Best results: {'max_depth': 10, 'max_leaf_nodes': 19}
F-measure: 80.93%
CPU times: user 6.81 s, sys: 0 ns, total: 6.81 s
Wall time: 6.81 s


Note how long it takes: that's grid search.
[RandomizedSearchCV](https://scikit-learn.org/stable/modules/generated/sklearn.model_selection.RandomizedSearchCV.html) takes much less time, but the score trade-off isn't large.
Best of all, the code is practically the same.

In [10]:
%%time 
# ^ time how long it takes random search to find the best hyperparameters
from sklearn.model_selection import RandomizedSearchCV # import the RandomizedSearchCV class

dt = tree.DecisionTreeClassifier() # create a decision tree with any default hyperparameters
parameters = { 'max_depth': range(2, 20), 'max_leaf_nodes': range(2, 20) } # choose the hyparameters that you want to experiment with

# instantiate the random search with the model and all possible parameters, as well as some other optional parameters
rand = RandomizedSearchCV(dt, parameters, n_iter=5, cv=5, scoring='f1_macro')

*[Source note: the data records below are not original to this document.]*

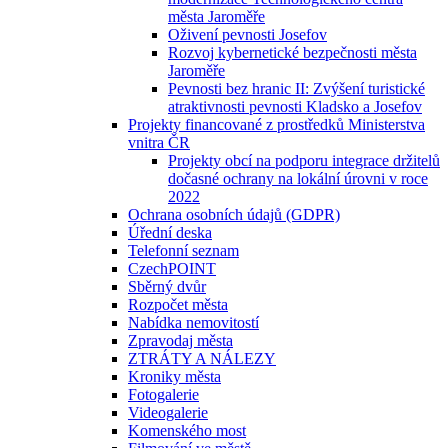
města Jaroměře
Oživení pevnosti Josefov
Rozvoj kybernetické bezpečnosti města
Jaroměře
Pevnosti bez hranic II: Zvýšení turistické
atraktivnosti pevnosti Kladsko a Josefov
Projekty financované z prostředků Ministerstva
vnitra ČR
Projekty obcí na podporu integrace držitelů
dočasné ochrany na lokální úrovni v roce
2022
Ochrana osobních údajů (GDPR)
Úřední deska
Telefonní seznam
CzechPOINT
Sběrný dvůr
Rozpočet města
Nabídka nemovitostí
Zpravodaj města
ZTRÁTY A NÁLEZY
Kroniky města
Fotogalerie
Videogalerie
Komenského most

rand.fit(X, y) # tune the parameters
print(f"Best results: { rand.best_params_ }")
print(f"F-measure: { round(rand.best_score_ * 100, 2) }%")

Best results: {'max_leaf_nodes': 14, 'max_depth': 9}
F-measure: 80.56%
CPU times: user 114 ms, sys: 0 ns, total: 114 ms
Wall time: 113 ms


Hyperparameter tuning does not have to a chore, and sometimes making some extra effort can improve results considerably.